We have Corel Drawings and an on staff digitizer. If we want a quick draft to show the customer what it looks like in stitches and we have a vector graphic, we import it into Drawings and print out the 3D image to give them an estimate on thread count. Yes Drawings adds many stitches as sometime it doesn't know you don't want the circle behind the graphic to be filled for example. It is a great tool for showing customers their design and we have sewn them if the customer doesn't want to pay the price to manually punch the design. If we are doing one, this is a quick and inexpensive way to do it. If the customer comes back and order 24 pcs., we then manually punch the design.

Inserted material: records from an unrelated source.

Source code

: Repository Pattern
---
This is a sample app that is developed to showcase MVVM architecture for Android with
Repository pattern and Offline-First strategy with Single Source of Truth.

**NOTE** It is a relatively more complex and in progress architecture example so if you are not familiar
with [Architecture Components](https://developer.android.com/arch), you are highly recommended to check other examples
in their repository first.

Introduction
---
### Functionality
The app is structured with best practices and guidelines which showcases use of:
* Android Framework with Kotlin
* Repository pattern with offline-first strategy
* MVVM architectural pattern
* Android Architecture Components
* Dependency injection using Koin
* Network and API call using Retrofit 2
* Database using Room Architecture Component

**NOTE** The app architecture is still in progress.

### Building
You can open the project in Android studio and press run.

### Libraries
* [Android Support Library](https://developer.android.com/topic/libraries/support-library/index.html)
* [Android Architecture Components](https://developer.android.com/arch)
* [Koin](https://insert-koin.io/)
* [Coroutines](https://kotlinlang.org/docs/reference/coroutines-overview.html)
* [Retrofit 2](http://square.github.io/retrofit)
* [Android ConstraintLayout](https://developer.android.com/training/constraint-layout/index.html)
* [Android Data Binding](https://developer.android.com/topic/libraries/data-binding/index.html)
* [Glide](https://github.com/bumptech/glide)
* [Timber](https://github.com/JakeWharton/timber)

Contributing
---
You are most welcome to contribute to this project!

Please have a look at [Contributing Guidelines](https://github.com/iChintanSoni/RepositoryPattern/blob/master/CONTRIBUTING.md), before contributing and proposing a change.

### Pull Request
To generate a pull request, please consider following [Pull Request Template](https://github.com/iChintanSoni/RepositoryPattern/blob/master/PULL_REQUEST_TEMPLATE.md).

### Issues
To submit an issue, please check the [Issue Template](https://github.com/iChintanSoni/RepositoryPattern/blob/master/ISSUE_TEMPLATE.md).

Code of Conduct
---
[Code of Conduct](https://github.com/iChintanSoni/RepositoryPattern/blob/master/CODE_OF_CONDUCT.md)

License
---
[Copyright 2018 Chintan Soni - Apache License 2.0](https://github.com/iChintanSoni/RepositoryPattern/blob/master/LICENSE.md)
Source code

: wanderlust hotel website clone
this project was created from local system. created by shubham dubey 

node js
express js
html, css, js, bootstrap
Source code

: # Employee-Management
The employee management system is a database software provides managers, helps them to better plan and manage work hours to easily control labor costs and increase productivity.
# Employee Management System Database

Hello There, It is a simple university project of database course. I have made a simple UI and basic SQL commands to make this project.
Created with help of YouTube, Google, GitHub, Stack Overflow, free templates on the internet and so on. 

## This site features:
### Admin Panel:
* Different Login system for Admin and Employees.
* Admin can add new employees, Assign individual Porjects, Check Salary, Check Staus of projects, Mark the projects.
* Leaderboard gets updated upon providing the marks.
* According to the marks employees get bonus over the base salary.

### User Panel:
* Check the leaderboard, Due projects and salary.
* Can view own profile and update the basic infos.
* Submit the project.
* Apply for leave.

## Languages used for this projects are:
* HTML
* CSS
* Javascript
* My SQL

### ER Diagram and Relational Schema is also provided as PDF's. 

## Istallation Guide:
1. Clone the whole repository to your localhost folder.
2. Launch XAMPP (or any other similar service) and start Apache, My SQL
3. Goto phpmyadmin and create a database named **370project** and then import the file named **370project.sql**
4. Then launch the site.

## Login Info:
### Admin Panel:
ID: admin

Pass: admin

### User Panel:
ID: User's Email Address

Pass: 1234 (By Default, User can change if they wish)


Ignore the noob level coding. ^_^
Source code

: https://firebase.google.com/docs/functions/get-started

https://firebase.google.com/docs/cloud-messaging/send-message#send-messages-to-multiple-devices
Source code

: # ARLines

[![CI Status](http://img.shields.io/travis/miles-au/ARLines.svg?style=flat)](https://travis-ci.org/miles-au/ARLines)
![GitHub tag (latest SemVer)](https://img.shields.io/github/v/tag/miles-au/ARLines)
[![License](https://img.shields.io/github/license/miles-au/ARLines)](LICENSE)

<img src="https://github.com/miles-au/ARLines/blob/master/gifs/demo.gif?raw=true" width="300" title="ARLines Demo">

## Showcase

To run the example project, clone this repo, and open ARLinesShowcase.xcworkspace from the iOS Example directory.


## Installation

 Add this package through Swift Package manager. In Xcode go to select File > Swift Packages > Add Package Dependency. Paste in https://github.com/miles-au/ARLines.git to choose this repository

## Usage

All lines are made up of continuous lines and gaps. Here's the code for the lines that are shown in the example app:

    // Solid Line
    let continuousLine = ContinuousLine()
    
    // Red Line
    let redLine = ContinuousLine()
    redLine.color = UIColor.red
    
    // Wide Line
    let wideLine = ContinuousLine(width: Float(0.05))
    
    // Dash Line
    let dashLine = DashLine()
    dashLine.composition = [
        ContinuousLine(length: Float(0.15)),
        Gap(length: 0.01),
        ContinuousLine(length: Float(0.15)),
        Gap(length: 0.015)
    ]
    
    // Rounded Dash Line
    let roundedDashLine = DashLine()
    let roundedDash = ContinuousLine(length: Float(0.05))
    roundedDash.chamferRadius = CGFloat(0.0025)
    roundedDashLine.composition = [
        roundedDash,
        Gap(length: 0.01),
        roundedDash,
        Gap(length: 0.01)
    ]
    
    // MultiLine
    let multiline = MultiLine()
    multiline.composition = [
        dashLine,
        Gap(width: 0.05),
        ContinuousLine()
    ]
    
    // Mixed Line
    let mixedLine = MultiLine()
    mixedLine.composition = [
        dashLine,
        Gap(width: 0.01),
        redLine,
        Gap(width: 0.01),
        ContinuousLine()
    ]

There is no one piece of software that will do everything. As we say, everything is a tool. You use each tool where it best suits the situation. We have gotten several jobs from just importing into Drawings to show a simulation of there logo. Don't discount any software until you have seen what it can do for you. 

To answer your post on a place to digitize, Volant Technologies is who we used before we hired an in-house digitizer. They will give you a quote after you upload your artwork. They do most designs under 10,000 stitches for $35. If you need an edit, they edit it for free if it is what you originally asked for. Always test sew your design before putting it on a garment. We test sew everything that has never been sewn before. Their website is Quality Embroidery and Logo Digitizing Service - Volant Technologies

Good luck!
Annette


----------



## TeddyRocky (Mar 23, 2007)

Was checking out there website, as our screen print company is in need of a digitizer. No return calls, no answering any calls. Is it legit? Would really like to use them but it already seems like too much trouble...





sewmuchstuff said:


> Their website is Quality Embroidery and Logo Digitizing Service - Volant Technologies
> 
> Good luck!
> Annette


----------



## Kisskrazed (Jan 12, 2007)

I use a combination of Corel to get the image in a suitable vector form & DRAWings to digitize the image for some shops here locally.


----------



## KenS (Apr 27, 2007)

To prevent stitches from being placed behind another object is simple. Select the two objects and select the trim function in Corel. Drawings will remove all the stitches in the background so that the others are not stitched on top of it. A couple of clicks and you are done.


----------